### Provided records

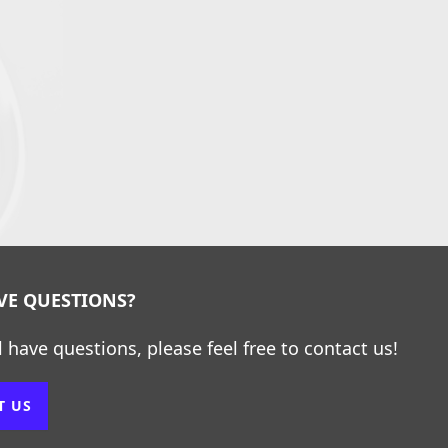
AVE QUESTIONS?
ll have questions, please feel free to contact us!
T US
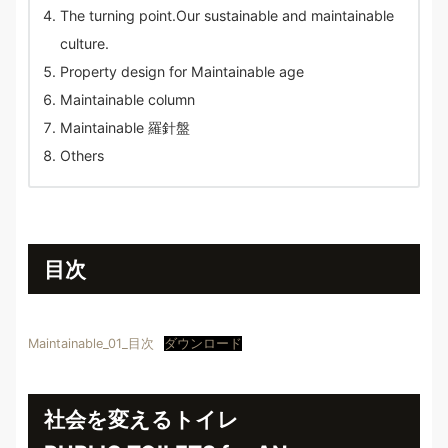
The turning point.Our sustainable and maintainable
culture.
Property design for Maintainable age
Maintainable column
Maintainable 羅針盤
Others
目次
Maintainable_01_目次
ダウンロード
社会を変えるトイレ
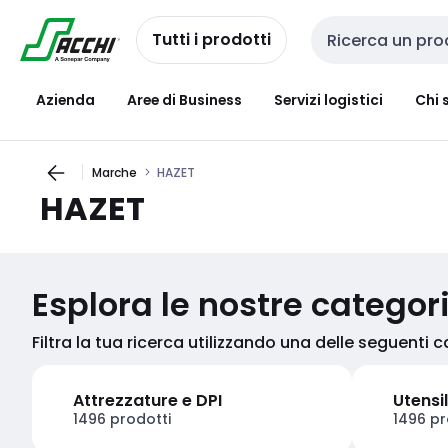
Passa alla
Salta al
navigazione
contenuto
Tutti i prodotti
Cerca input
Azienda
Aree di Business
Servizi logistici
Chi 
Marche
HAZET
HAZET
Esplora le nostre categor
Filtra la tua ricerca utilizzando una delle seguenti 
Attrezzature e DPI
Utensil
1496 prodotti
1496 pr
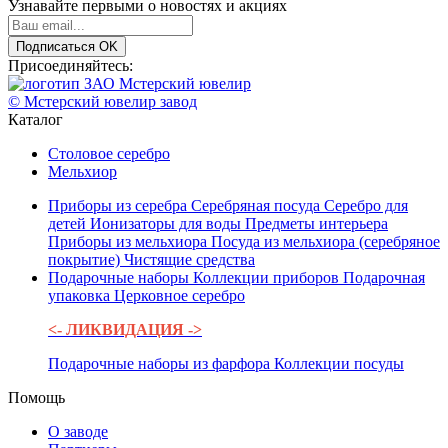
Узнавайте первыми о новостях и акциях
Подписаться
OK
Присоединяйтесь:
© Мстерский ювелир завод
Каталог
Столовое серебро
Мельхиор
Приборы из серебра
Серебряная посуда
Серебро для
детей
Ионизаторы для воды
Предметы интерьера
Приборы из мельхиора
Посуда из мельхиора (серебряное
покрытие)
Чистящие средства
Подарочные наборы
Коллекции приборов
Подарочная
упаковка
Церковное серебро
<- ЛИКВИДАЦИЯ ->
Подарочные наборы из фарфора
Коллекции посуды
Помощь
О заводе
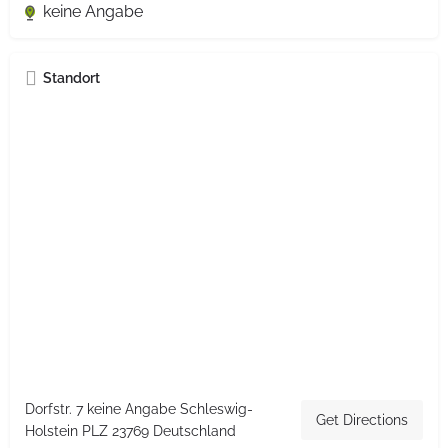
keine Angabe
Standort
Dorfstr. 7 keine Angabe Schleswig-
Get Directions
Holstein PLZ 23769 Deutschland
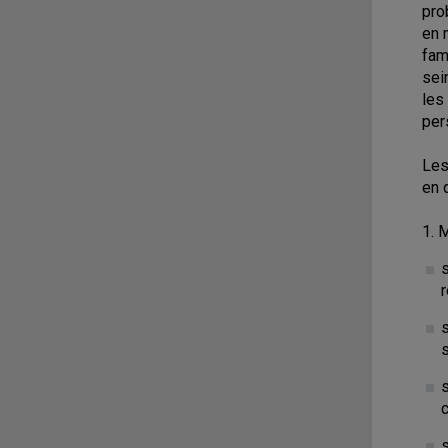
pro
en 
fam
sei
les
per
Les
en 
1. 
s
r
s
s
s
s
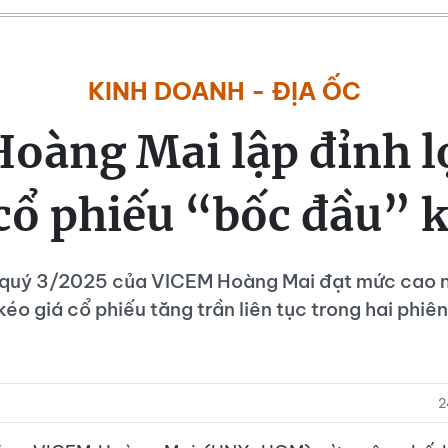
KINH DOANH - ĐỊA ỐC
oàng Mai lập đỉnh l
 cổ phiếu “bốc đầu” k
 quý 3/2025 của VICEM Hoàng Mai đạt mức cao n
éo giá cổ phiếu tăng trần liên tục trong hai phiê
2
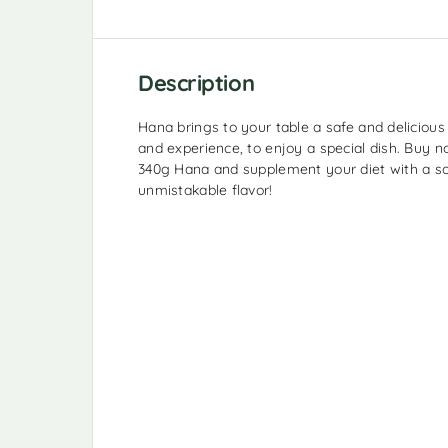
Description
Hana brings to your table a safe and delicious
and experience, to enjoy a special dish. Buy
340g Hana and supplement your diet with a s
unmistakable flavor!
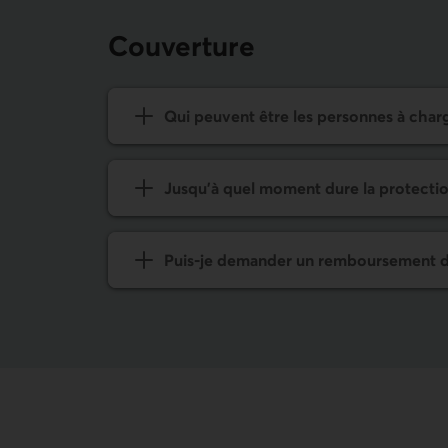
Couverture
Qui peuvent être les personnes à char
Jusqu'à quel moment dure la protection
Puis-je demander un rembourse­ment d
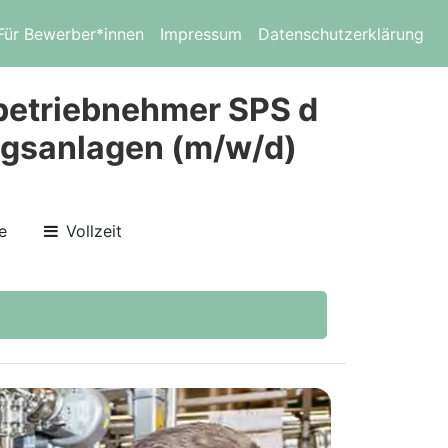
Für Bewerber*innen
Impressum
Datenschutzerklärung
nbetriebnehmer SPS d
ngsanlagen (m/w/d)
e
Vollzeit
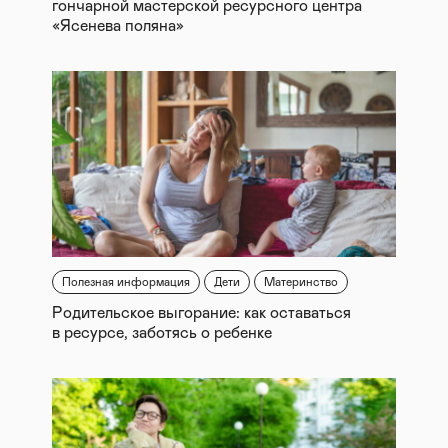
гончарной мастерской ресурсного центра
«Ясенева поляна»
Полезная информация
Дети
Материнство
Родительское выгорание: как оставаться
в ресурсе, заботясь о ребенке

######

### Problem description
Print only the lines from the one with "Ионизаторы для воды" through the last line of the data above, exactly and with both ends, and please omit any pictures.

### Solution to this problem
Ионизаторы для воды
Предметы интерьера
Приборы из мельхиора
Посуда из мельхиора (серебряное
покрытие)
Чистящие средства
Подарочные наборы
Коллекции приборов
Подарочная
упаковка
Церковное серебро
<- ЛИКВИДАЦИЯ ->
Подарочные наборы из фарфора
Коллекции посуды
Помощь
О заводе
keine Angabe
Standort
Dorfstr. 7 keine Angabe Schleswig-
Get Directions
Holstein PLZ 23769 Deutschland
pro
en 
fam
sei
les
per
Les
en 
1. 
s
r
s
s
s
s
KINH DOANH - ĐỊA ỐC
oàng Mai lập đỉnh l
 cổ phiếu “bốc đầu” k
 quý 3/2025 của VICEM Hoàng Mai đạt mức cao n
éo giá cổ phiếu tăng trần liên tục trong hai phiê
2
Description
Hana brings to your table a safe and delicious
and experience, to enjoy a special dish. Buy
340g Hana and supplement your diet with a s
unmistakable flavor!
Couverture
Qui peuvent être les personnes à char
Jusqu'à quel moment dure la protection
Puis-je demander un rembourse­ment d
Für Bewerber*innen
Impressum
Datenschutzerklärung
nbetriebnehmer SPS d
ngsanlagen (m/w/d)
e
Vollzeit
гончарной мастерской ресурсного центра
«Ясенева поляна»
Полезная информация
Дети
Материнство
Родительское выгорание: как оставаться
в ресурсе, заботясь о ребенке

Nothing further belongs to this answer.